Scholars whose Hannibal work I know and respect greatly have also been enormous assets even though I do not know them personally. These include Dexter Hoyos, Nigel Bagnall, Giovanni Brizzi, Barry Strauss, Richard Miles, Robert Garland, Richard Gabriel, Robert O’Connell, Michael Fronda, Everett Wheeler, Paul Erdcamp, Nic Fields, Eve MacDonald, Peter van Dommelen, and Mark Healy. I also learned from military historians such as John Lazenby, H. H. Scullard, Basil Liddell Hart, and Serge Lancel. All of these authors have made valuable and permanent contributions even while embracing different viewpoints. If I have overlooked or forgotten debts, it is not intentional. And although they are relatively distant, I acknowledge that Napoléon and Carl von Clausewitz were also instrumental in my own Hannibal quests; both were intrigued by his tactics, and Napoléon even attempted to follow Hannibal in multiple Alps crossings—hedging his bets—plus also copying aspects of his marches and maneuvers.
Finally, last but not least, I can never thank enough my most patient editor at Simon & Schuster, Bob Bender, Vice President and Executive Editor, who endured my absences over a decade of archaeological field seasons as this book evolved and whose encouragement has sustained years of research and writing.
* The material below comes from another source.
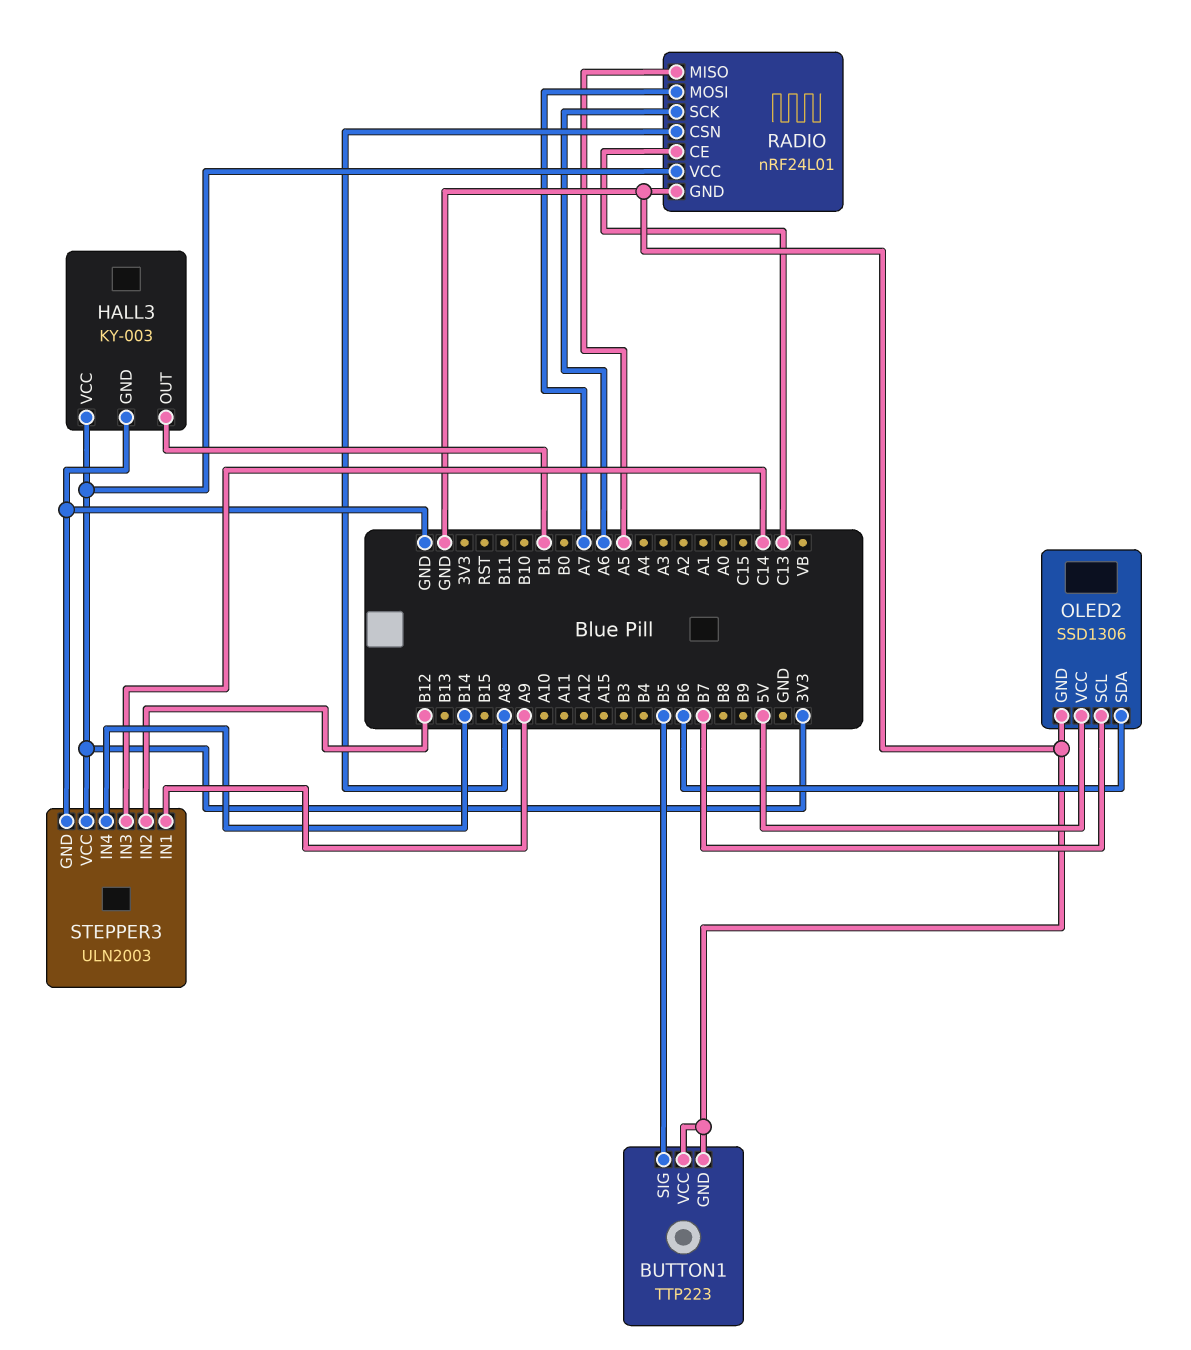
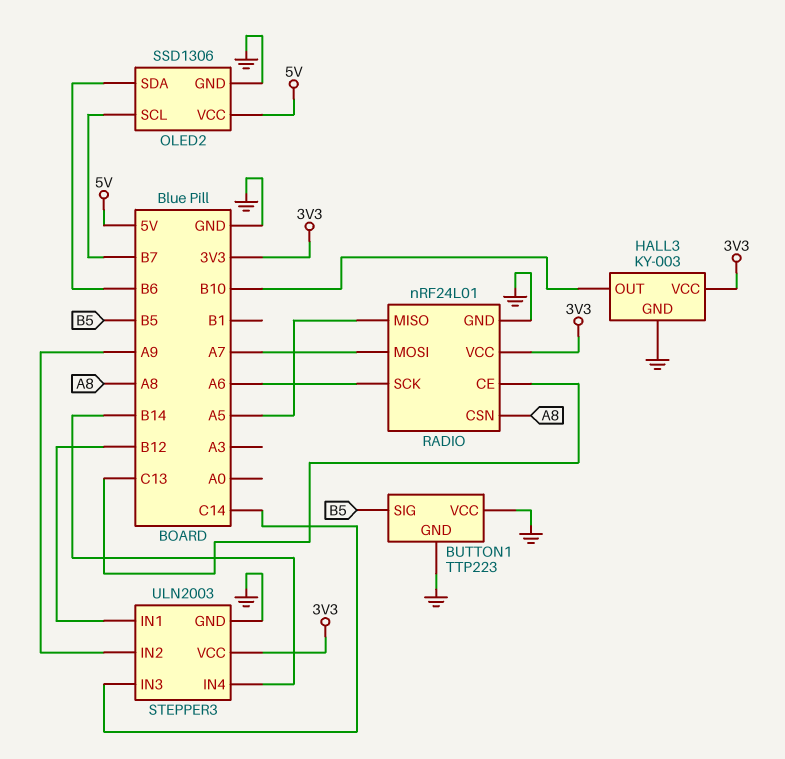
HALL3 pin OUT: B1 -> B10
STEPPER3 pin IN1: A9 -> B12
STEPPER3 pin IN2: B12 -> A9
I also thank Johanna Li, Associate Editor, always efficient but also amazingly sensitive to nuance; Phil Metcalf, Associate Director of Copyediting and a most careful proofreader; and their publishing team. All errors in this book that have escaped attention are my own; if they are interpretive only, perhaps time will settle some debates even as it may leave others unsolved. My family has been most supportive even during fieldwork absences and late nights poring over details, especially my wife, Pamela, whose gentle exhortations will never be repaid or forgotten. To all these, my many debts are obvious while they have enriched my life in uncountable ways.